Taraba Water Supply Agency and Oyo State Water Corporation, the water utilities managing water supplies in the two cities, along with other small-scale service providers will benefit from capacity-building activities to improve their performance. Women and girls are to gain from the projects' various gender-specific benefits promoted throughout the project.
The Urban Water Supply and Sanitation Improvement Project in Oyo and Taraba States is intended to address the persistent shortage of water supply and inadequate sanitation that has resulted from a fast-growing population and inadequate infrastructure. Upon completion of the project, the number of residents having access to clean water and safe sanitation should rise considerably from 25 to 80 per cent. A majority of beneficiaries will be women, who represent 51 per cent of the population.
While the main cross-cutting benefits of the project will be the improvement of living conditions and public health, special attention will be given to ensuring that women and girls are empowered and that their particular needs are met.
Forty-two boreholes will be rehabilitated or constructed in Jalingo; 250 km of transmission and distribution will be rehabilitated and constructed in Jalingo, with another 450 km rehabilitated and constructed in Ibadan. In addition, 100 water kiosks will be built.
To improve access as well as improve water management, 30,000 and 20,000 new water connections will be made in Jalingo and Ibadan, respectively.
Regarding sanitation, 300 public water, sanitation and hand-washing facilities, with sufficient space to accommodate men, women and the disabled, will be constructed in schools, health centres and public places.

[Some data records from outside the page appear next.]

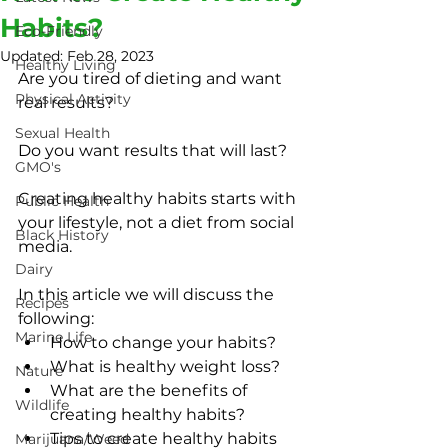
Habits?
Eco-Friendly
Updated:
Feb 28, 2023
Healthy Living
Are you tired of dieting and want 
Physical Activity
real results?
Sexual Health
Do you want results that will last?
GMO's
Creating healthy habits starts with 
Public Health
your lifestyle, not a diet from social 
Black History
media.
Dairy
In this article we will discuss the 
Recipes
following:
Marine Life
How to change your habits?
What is healthy weight loss?
Nature
What are the benefits of 
Wildlife
creating healthy habits?
Tips to create healthy habits
Marijuana/Weed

The project also ensures that women will constitute 50 per cent of consumer committees and that women's groups will be trained on hygiene education and promotion, giving them the opportunity to play a central role in sensitizing their communities and to participate in decision-making and actions affecting them.
Moreover, institutional reforms and capacity training will also be offered to the water utilities of Taraba and Oyo States to improve service provision and ensure sustainability of services.
Another special aspect of the project is the focus on access for low-income households. A unit for low-income households within the water utilities will ensure inclusion and provision of services for poor and marginalized people. In total, 30,000 low-income household connections and 100 water kiosks will be constructed in the two cities.